**Selected extract**
%%
Exactly why this needs to be clarified. I agree with everything you say - That's why I blame the law and the agencies responsible for upholding that law to do exactly that! uphold the law by making it clear!

If they actually implement the 50k fine to landlords, landlords WILL get the title deeds and they WILL register it. If this means it's too costly for landlords, then don't become a landlord. On the other hand, if this is a responsibility of the tenant, then make it extremely clear and also make it a LAW for landlords to provide all the paperwork required eg: title deeds. 

There are at least 2 threads I can think of right now where multiple people are complaining about not having the title deed to register the contract. Does that sound like a law/system which works? If it's the responsibility of the tenant to register, why setup an online system where only landlords and agents can register the contract?

All I'm saying is that the system is broken so we all need to do what works for us. I registered my own contract too and I will continue to do so until I know the system works. I don't trust anyone for doing it for me - that's a problem.


----------



## Canuck_Sens (Nov 16, 2010)

funny you say that. I lost count on how many properties I saw where Landlords had no title deed. The worse part is that the Agents did not know either this is because I told them upfront must have TITLE DEED.

Glad I am renting free. No dewa No internet bills & Free house cleaning.


----------
%%
**Dataset items**
%%
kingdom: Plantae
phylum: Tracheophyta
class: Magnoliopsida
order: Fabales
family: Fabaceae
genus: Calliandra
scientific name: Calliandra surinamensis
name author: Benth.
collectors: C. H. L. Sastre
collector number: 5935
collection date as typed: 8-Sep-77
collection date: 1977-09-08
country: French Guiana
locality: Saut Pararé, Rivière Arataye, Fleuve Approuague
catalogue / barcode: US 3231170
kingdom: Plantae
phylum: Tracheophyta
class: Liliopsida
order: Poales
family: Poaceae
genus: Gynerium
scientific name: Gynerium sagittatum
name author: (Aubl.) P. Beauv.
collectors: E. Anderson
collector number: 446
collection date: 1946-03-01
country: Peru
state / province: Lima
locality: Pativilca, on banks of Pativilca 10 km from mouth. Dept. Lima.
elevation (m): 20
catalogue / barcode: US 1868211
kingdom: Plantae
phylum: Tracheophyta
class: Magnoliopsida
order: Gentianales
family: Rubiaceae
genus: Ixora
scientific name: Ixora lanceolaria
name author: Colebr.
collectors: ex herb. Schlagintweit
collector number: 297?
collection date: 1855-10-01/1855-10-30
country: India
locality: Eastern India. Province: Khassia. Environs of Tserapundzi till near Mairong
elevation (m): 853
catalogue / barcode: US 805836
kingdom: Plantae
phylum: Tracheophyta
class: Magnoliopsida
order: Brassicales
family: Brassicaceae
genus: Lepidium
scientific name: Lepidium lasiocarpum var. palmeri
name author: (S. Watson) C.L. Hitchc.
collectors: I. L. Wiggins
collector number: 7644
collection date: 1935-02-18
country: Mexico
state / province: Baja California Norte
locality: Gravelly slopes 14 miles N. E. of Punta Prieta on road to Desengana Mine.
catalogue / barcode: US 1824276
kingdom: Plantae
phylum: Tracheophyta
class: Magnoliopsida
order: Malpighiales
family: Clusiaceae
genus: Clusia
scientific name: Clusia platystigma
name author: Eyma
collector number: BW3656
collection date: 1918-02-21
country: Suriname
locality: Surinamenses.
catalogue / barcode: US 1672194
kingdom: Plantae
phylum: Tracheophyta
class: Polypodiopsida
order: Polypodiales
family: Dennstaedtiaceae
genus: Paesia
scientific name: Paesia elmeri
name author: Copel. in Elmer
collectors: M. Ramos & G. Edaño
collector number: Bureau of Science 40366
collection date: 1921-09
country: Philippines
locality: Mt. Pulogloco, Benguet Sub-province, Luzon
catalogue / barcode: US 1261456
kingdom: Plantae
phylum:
%%
**Challenges**
(A) Condense the paragraph of the forum thread that begins "There are at least 2 threads" into a short bulleted list that keeps its main points.
(B) Lay out as a numbered list the part of the records that opens with their first line and closes with the line containing "country: French Guiana", leaving out blank lines.

**List of solutions**
(A)
- At least two threads have multiple people complaining that they lack the title deed needed to register the contract.
- The writer asks whether that sounds like a law or system that works.
- If registering is the tenant's responsibility, the writer asks why the online system lets only landlords and agents register the contract.

(B)
1. kingdom: Plantae
2. phylum: Tracheophyta
3. class: Magnoliopsida
4. order: Fabales
5. family: Fabaceae
6. genus: Calliandra
7. scientific name: Calliandra surinamensis
8. name author: Benth.
9. collectors: C. H. L. Sastre
10. collector number: 5935
11. collection date as typed: 8-Sep-77
12. collection date: 1977-09-08
13. country: French Guiana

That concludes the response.